By way of example, consider a U.S.-based manufacturer in desperate need of a proprietary replacement part from a Chinese firm. In 2018, that part may have needed to be shipped from China to the U.S., incurring tariffs and delaying production on the U.S. side by days or even weeks. In 2019, this part may be printed on-site in the U.S., with instructions and files delivered digitally from the Chinese firm to the U.S. The end result is the same: The part becomes available. But the process is radically different — certainly from a logistical point of view but, more dramatically, even from a regulatory perspective.
We’re already seeing the first sparks of this transformation in the automotive industry. As materials grow in sophistication and availability, I expect to see the double-digit growth predicted by Frost & Sullivan in the aerospace industry to spread to other industries, too.
To prepare for the road ahead, spare-part suppliers and logistics companies have started working with companies such as Immensa Technology Labs, Siemens, and 3yourmind to digitize their inventories and build the process of on-demand spare-part production. Companies such as Immensa Technology Labs and others offer the tools for creating digital spare-parts inventories and build the 3D printing capabilities for their partners.
Benefits of 3D printing spare parts
- Reduce lead time: Spare parts can be manufactured easily and quickly within the company’s premises.
- Increase spare parts availability: With 3D printing, firms can always make any spare part whenever they need it. There’s no rarity of spare parts for firms with 3D printers.
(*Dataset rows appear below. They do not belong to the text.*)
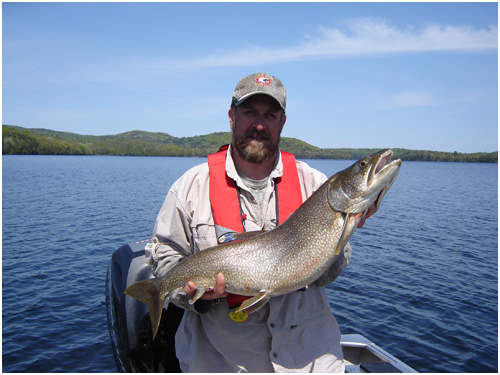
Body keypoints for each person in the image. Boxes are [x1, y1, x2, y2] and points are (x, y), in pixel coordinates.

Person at [145, 72, 374, 372]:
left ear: (282, 122)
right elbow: (163, 253)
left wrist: (342, 234)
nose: (259, 123)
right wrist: (191, 297)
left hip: (311, 362)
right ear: (232, 117)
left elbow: (326, 276)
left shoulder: (317, 188)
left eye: (270, 114)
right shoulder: (189, 188)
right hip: (221, 363)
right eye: (249, 112)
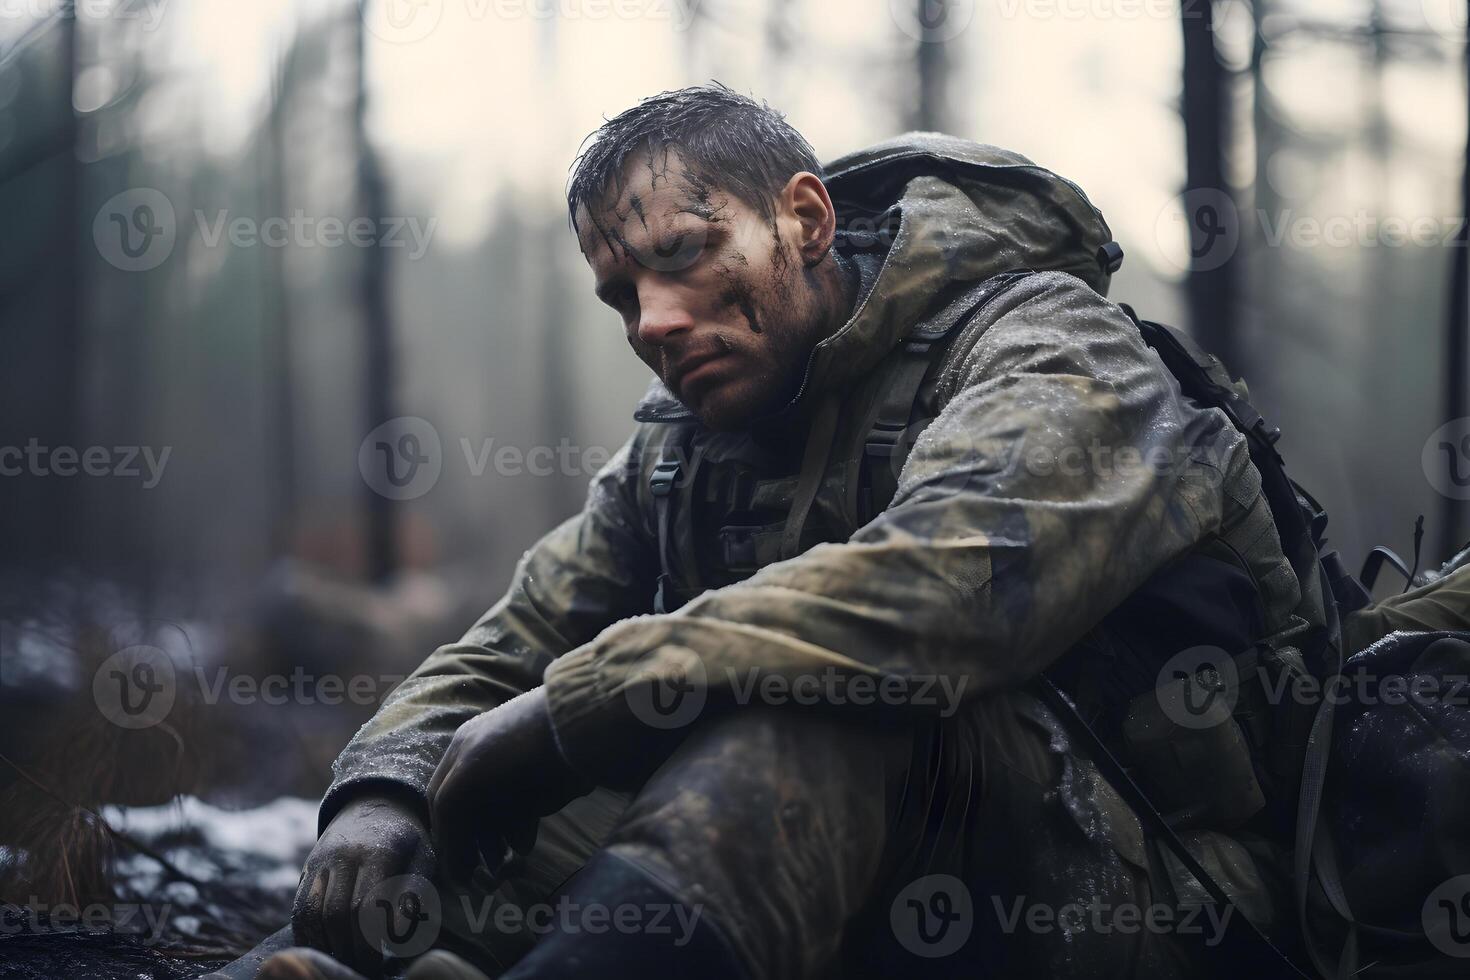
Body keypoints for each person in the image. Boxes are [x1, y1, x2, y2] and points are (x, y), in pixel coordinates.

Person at [237, 83, 1318, 980]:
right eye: (621, 295)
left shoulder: (1048, 344)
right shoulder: (691, 436)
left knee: (815, 712)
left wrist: (578, 706)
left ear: (804, 220)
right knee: (459, 838)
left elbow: (940, 596)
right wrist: (382, 787)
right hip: (863, 885)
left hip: (1161, 900)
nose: (652, 322)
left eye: (684, 255)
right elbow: (514, 634)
- Cut costs: 3D printing will cut costs significantly in the production of spare parts. It will reduce the costs of producing, transporting, and storing spare parts.
- Increase customer satisfaction: Currently, industries have to rely on spare part manufacturers to meet their spare part needs. This might sabotage the companies and hurt the relationship with their customers due to delays. 3D printing will help companies to meet customers’ needs and hence increase their satisfaction.
- Competitive advantage: Firms that will adopt 3D printing of spare parts will earn a competitive edge over others who will still rely on third-party suppliers to meet their spare part needs.
3D technology is disrupting all major industries and it will transform how companies handle spare parts to a large extent and solve many of its problems. 3D printing will play a vital role in the evolution of Dubai as a global hub. We expect to see many of the organizations based out of Dubai transform their presence from just warehousing and regional re-export to production hubs for servicing their regional businesses.